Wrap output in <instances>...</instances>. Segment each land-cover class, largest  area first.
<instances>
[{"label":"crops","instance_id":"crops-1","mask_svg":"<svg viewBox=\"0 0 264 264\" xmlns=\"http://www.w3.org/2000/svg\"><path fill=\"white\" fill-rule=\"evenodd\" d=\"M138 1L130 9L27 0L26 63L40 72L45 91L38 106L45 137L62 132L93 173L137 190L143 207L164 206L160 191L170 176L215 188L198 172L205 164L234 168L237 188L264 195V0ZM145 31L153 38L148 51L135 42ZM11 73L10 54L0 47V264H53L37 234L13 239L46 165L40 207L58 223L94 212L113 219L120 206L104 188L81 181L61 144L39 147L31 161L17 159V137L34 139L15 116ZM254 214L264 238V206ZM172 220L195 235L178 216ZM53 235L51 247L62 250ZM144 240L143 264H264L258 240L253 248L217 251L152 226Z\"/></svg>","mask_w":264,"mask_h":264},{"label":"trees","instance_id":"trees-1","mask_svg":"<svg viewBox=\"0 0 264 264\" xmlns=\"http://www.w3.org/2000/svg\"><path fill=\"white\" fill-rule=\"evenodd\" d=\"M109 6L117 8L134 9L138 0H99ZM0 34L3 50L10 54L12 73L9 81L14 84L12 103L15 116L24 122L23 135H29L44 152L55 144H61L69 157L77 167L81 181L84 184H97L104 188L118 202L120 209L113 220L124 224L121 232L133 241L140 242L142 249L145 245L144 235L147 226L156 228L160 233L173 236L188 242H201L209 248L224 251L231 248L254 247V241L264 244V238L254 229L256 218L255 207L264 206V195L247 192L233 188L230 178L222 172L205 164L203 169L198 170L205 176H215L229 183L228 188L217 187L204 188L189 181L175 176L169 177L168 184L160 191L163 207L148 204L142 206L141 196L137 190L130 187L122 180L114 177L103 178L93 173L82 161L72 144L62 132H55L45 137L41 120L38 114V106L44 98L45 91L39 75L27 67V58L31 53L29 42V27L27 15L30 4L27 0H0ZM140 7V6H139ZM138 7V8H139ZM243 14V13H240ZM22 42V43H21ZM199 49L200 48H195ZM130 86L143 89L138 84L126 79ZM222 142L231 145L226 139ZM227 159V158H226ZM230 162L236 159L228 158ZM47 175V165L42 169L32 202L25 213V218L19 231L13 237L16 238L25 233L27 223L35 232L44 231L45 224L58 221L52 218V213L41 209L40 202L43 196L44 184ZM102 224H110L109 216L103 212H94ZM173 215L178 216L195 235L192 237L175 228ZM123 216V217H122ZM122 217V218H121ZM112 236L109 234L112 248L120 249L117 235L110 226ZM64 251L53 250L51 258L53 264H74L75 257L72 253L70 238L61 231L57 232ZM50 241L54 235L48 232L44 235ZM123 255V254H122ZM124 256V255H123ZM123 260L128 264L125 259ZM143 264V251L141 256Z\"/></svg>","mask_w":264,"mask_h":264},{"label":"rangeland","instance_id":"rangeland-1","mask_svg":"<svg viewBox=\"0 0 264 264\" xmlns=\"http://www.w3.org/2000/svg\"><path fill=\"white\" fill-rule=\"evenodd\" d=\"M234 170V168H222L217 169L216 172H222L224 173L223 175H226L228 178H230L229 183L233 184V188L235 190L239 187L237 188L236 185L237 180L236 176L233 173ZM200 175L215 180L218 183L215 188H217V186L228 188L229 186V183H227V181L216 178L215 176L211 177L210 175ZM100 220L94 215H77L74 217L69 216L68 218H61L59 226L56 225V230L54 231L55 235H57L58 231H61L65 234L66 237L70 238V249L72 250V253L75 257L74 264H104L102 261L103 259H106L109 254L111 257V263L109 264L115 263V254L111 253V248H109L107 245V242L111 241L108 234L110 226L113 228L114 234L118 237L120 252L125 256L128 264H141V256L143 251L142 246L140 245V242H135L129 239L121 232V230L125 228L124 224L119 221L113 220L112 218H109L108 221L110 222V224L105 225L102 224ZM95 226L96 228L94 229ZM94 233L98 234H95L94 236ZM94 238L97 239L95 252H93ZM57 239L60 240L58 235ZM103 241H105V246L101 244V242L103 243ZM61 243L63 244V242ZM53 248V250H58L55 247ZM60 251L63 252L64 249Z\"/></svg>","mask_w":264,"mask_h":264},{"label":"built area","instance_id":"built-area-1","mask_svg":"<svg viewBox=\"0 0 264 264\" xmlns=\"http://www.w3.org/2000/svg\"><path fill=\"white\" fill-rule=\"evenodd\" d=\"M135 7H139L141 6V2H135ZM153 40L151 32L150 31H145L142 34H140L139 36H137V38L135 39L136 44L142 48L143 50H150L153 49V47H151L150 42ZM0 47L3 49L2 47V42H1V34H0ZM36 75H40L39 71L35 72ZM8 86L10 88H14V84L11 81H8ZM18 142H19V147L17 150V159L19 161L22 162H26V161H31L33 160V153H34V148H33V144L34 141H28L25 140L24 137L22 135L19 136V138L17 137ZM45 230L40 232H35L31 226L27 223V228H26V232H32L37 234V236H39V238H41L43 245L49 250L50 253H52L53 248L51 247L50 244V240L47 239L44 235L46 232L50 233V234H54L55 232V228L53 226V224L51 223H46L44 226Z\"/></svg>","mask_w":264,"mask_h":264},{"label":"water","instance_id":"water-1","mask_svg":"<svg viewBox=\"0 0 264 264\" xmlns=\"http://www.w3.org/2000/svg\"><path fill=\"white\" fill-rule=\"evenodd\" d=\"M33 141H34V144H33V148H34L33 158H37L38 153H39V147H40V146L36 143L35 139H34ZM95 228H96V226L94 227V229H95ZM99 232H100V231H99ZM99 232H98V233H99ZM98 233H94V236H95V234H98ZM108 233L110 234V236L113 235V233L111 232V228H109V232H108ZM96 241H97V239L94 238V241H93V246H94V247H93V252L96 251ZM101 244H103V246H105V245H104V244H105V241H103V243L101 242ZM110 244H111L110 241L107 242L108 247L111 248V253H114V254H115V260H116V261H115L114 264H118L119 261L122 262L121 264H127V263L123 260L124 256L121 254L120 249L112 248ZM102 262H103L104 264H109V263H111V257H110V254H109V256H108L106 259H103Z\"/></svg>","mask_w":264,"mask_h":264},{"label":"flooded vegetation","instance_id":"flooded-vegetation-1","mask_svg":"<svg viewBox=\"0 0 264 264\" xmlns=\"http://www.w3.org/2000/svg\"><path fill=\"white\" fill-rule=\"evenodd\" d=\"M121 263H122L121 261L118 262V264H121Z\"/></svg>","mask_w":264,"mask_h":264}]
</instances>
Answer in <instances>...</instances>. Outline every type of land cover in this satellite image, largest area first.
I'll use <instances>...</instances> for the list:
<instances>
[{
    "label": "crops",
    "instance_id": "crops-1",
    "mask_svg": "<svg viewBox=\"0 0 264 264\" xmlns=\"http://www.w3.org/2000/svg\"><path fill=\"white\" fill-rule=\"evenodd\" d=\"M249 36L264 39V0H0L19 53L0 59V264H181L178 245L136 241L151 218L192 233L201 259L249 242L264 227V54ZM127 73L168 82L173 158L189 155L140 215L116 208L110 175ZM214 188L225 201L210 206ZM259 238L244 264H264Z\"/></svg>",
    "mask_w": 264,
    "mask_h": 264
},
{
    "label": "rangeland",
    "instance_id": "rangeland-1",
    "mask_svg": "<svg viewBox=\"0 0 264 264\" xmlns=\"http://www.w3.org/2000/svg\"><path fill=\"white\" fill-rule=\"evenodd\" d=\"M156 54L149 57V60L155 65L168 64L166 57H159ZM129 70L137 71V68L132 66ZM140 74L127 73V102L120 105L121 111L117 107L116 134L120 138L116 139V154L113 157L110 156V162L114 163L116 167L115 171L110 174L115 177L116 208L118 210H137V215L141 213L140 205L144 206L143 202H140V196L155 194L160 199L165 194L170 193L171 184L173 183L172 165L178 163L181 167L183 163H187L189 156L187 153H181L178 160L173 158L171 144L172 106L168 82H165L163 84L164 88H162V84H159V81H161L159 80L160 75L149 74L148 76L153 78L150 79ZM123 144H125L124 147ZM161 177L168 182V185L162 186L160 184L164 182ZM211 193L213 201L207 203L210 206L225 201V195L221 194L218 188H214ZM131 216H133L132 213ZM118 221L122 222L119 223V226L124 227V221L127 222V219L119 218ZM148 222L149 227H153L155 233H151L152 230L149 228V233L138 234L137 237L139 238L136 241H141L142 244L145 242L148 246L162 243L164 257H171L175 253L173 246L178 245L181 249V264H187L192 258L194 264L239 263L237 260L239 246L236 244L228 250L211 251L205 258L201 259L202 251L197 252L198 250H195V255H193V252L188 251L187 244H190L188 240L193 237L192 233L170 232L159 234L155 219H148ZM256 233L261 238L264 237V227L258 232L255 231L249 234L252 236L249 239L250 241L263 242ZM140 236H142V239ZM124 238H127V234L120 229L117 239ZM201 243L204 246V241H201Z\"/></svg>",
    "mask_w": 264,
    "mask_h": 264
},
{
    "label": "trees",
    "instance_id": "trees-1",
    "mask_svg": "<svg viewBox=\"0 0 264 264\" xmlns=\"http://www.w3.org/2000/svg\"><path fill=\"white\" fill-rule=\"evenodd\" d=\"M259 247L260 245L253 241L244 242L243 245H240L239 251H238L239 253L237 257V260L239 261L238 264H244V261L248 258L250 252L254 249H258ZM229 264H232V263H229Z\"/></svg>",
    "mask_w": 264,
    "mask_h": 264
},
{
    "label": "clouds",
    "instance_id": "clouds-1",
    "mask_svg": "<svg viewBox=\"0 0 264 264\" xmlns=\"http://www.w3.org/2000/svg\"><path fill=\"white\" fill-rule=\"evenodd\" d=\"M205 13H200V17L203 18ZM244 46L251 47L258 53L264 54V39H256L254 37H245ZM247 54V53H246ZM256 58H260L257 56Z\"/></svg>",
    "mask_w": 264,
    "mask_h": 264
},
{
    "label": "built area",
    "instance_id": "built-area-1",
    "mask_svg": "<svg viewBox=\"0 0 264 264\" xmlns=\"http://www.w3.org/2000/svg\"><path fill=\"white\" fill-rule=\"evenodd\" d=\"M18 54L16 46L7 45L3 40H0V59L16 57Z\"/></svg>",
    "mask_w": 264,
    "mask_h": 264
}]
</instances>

=======

- EXERCISE DESCRIPTION
Find every line in the data above that contains the word "largest", treating uppercase and lowercase as different, and copy each of those lines out in full.

- OUTPUT OF THE TASK
Wrap output in <instances>...</instances>. Segment each land-cover class, largest  area first.
Answer in <instances>...</instances>. Outline every type of land cover in this satellite image, largest area first.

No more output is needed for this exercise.